Step 4: Connection to Other Data Sources

  • Question: Does your chatbot have a connection to other data sources (e.g., databases, email inbox)?
    • Explanation: Connecting to other data sources can introduce additional risks. If your chatbot has such connections and is also able to perform actions on the internet or inside of your system - you are in danger zone. Implementing Prompt Injection safeguards is crucial to protect against malicious data inputs. This guardrail can prevent your chatbot from being hijacked by inputting malicious prompts and contents.

Step 5: Protection Against User Jailbreaks

  • Question: Is your chatbot secure from user jailbreaks (forcing it to produce unethical or criminal content)?
    • Explanation: Ensuring your chatbot is secure from user jailbreaks is essential for maintaining ethical standards and preventing misuse.
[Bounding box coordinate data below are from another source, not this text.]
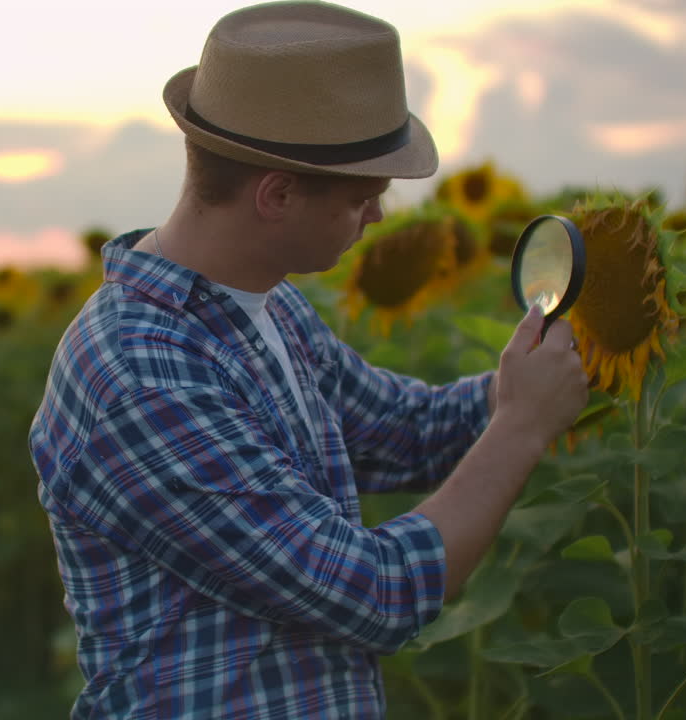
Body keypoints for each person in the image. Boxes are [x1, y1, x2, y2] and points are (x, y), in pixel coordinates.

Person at [29, 2, 590, 718]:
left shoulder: (267, 304)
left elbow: (400, 430)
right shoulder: (140, 375)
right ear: (278, 194)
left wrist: (549, 374)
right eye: (364, 197)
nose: (378, 218)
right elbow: (374, 593)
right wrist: (520, 428)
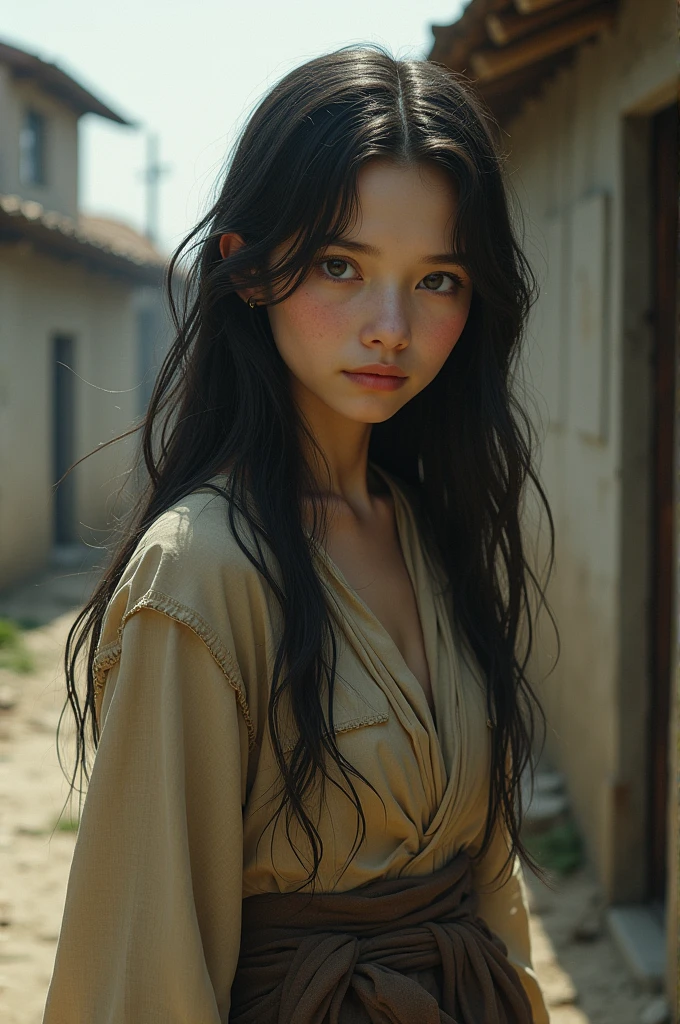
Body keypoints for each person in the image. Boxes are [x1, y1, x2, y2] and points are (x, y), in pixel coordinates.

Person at [42, 45, 555, 1024]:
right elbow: (143, 966)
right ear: (247, 269)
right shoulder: (198, 573)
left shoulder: (430, 532)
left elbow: (490, 891)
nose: (389, 327)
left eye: (436, 279)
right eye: (339, 266)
If your chatbot is not secure, implementing Jailbreak Detection is necessary to prevent and mitigate attempts to bypass security measures. This guardrail is different from Prompt Injection in a way that it protects from forcing the chatbot to reveal its system prompt or acting against any default settings.

Enterprise Readiness

How to choose enterprise evaluators Many businesses try to meet their goals with the help of chatbots. However, there are many aspects that should be taken care of to make sure these goals can be reached in a coordinated way.

Guide to Ensuring Your Chatbot is Enterprise Ready

First, lets assume that your chatbot is not enterprise ready! Follow the steps below to ensure it meets enterprise standards effectively.

Step 1: Control Over Topics

  • Question: Can you control the topics that your chatbot talks about?
    • Explanation: Controlling the topics your chatbot discusses is vital to maintaining focus and relevance. If you cannot control the topics, use Off Topic Evaluator to manage and restrict the chatbot’s discussion topics. This is helpful for preventing malicious users exploiting your chatbot and its tokens for unrelated tasks such as code generation or helping with cooking recipes.

Step 2: Competitor Discussions

  • Question: Does the chatbot answer questions about your competitors?
    • Explanation: Answering questions about competitors can be risky. If your chatbot does this, you need to assess if you know all your competitors by name to implement appropriate measures.

    • Question: Do you know all your competitors by name?

      • Explanation: Knowing all your competitors by name allows you to implement a Competitor Blocklist, restricting discussions about them. It will detect every mention of the predefined competitor with regex and block the message from appearing on user’s screen. If you do not know all your competitors or you work in an industry with a huge competition, you should use Competitor LLM Check to identify and manage competitors automatically. This evaluator will leverage the power of LLM to realise if the message is explicitly or implicitly mentions a competitor of your business.

Step 3: Positive Mentions of Your Company or Product

  • Question: Does your chatbot mention your company or product only in a positive sense?
    • Explanation: Ensuring that your chatbot only mentions your company or product positively is crucial for maintaining a good reputation. If it does not, implement Product Sentiment Polarity to ensure positive mentions only. This evaluator is a LangWatch in-house development that was built with a curated dataset consisting of very positive, subtly positive, subtly negative, very negative product reviews.